Ninguém tinha reconhecido o mendigo em trajes tão finos, mas os cães sim e vieram em tropa rumo a ele. A mulherada gritou de medo, a gente tremeu em silêncio pensando na bronca, alguns dos homens mais corajosos tentaram espantar os animais com pontapés, mesmo assim todos subiram a escadaria .
Minto. Todos não. Um dos cães estacou no penúltimo degrau. Feridas expostas no corpo todo, tremendo de medo e dor, a baba caindo da boca melecando o chão. Não era dos maiores, mesmo assim um tamanho respeitável e nós, nos afastando vimos ele rosnar e aprontar o bote para uma das daminhas, que ficara paralisada de medo.
Ninguém se moveu e poucos viram, eu um deles, o Caco sair do meio da multidão amedrontada e voar, literalmente voar, quando o animal pulou sobre a menina. Engalfinhados os dois, Caco e o cão, rolaram pela escadaria de vinte degraus até o chão e mesmo morto, a cabeça partida no choque nos degraus, segurando o cão que, desesperado, mordia seu braço tentando escapar.
A polícia deu um tiro certeiro, os corpos dos dois foram recolhidos e o casamento continuou depois do susto.
Na festa, depois do corte da gravata do noivo e arrecadados quase cinco mil, alguém sugeriu( não me lembro quem) que devíamos usar metade da grana e construir um túmulo digno do heroísmo de Caco.
Todos concordaram, até a Juliana que herdara um pouco do munhequismo do pai, alguns dos convidados doando um pouco mais, na mistura chocha de sentimentalismo e álcool.
Hoje faz uma semana que tudo aconteceu. Estou defronte à cova rasa onde jaz o corpo de Caco Véio, um princípio de remorso me corroendo por dentro e um ramalhete de flores na mão. Depositei as flores, fiz uma oração rápida e fui tomar uma cerveja no Alemão.
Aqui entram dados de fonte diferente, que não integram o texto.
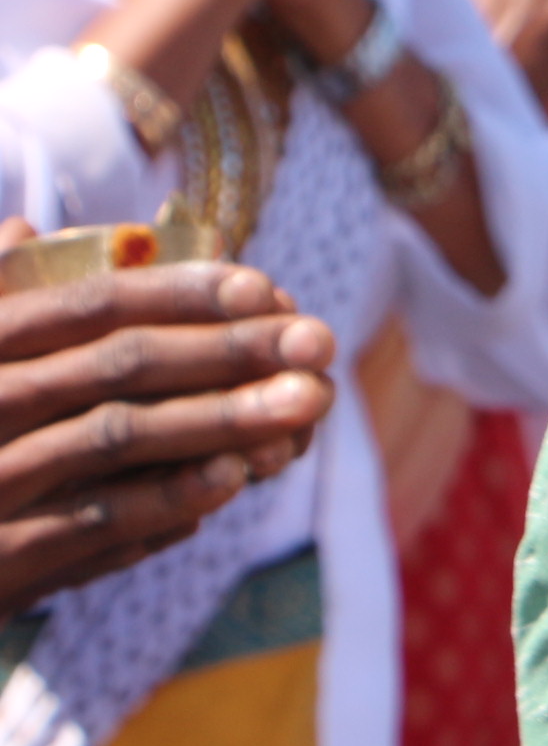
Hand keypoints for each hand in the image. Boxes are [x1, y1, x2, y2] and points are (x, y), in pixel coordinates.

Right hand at [0, 239, 337, 618]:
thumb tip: (26, 225)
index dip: (180, 292)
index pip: (88, 303)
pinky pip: (94, 520)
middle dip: (230, 349)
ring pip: (118, 438)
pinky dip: (167, 496)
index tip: (265, 286)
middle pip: (120, 365)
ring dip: (222, 420)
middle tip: (320, 341)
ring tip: (308, 403)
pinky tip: (234, 478)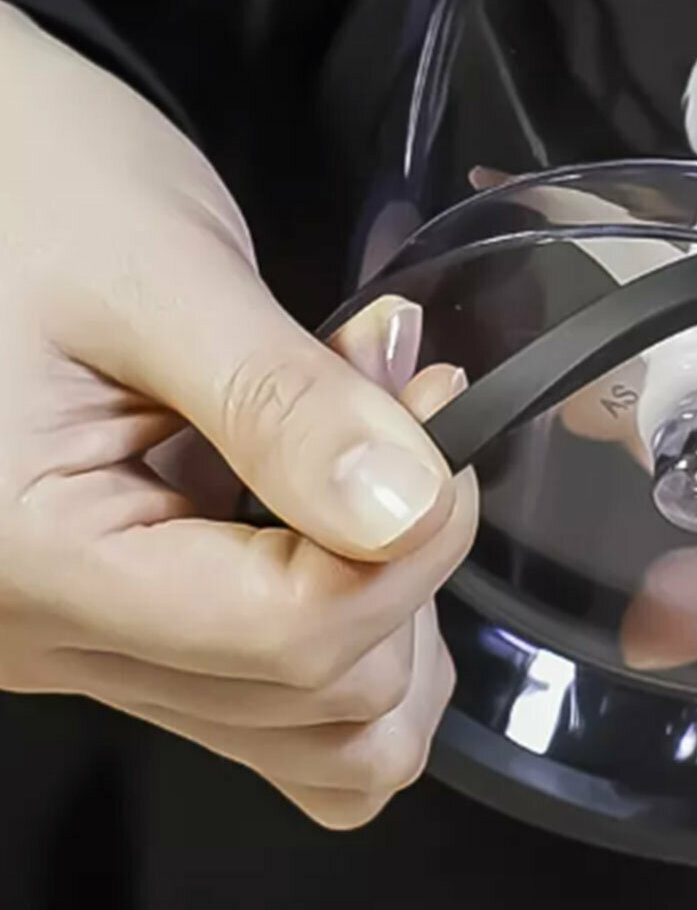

Porque não fizemos túmulo merda nenhuma.
Na segunda feira apanhamos umas putinhas que vivem dando mole pela cidade , compramos um monte de bebidas e drogas e rumamos para a chácara do pai do Júnior. Foi uma noite memorável. Todo mundo comeu todo mundo e a grana arrecadada, toda ela, foi torrada no vão das pernas da mulherada. Quer túmulo melhor que uma xoxota de biscate? comentou alguém da turma. Não sei quem.
E mesmo eu, que gostava um pouco do mendigo gritei um “ Essa é pra você, Caco Véio!” enquanto comia o rabo de uma putinha em homenagem.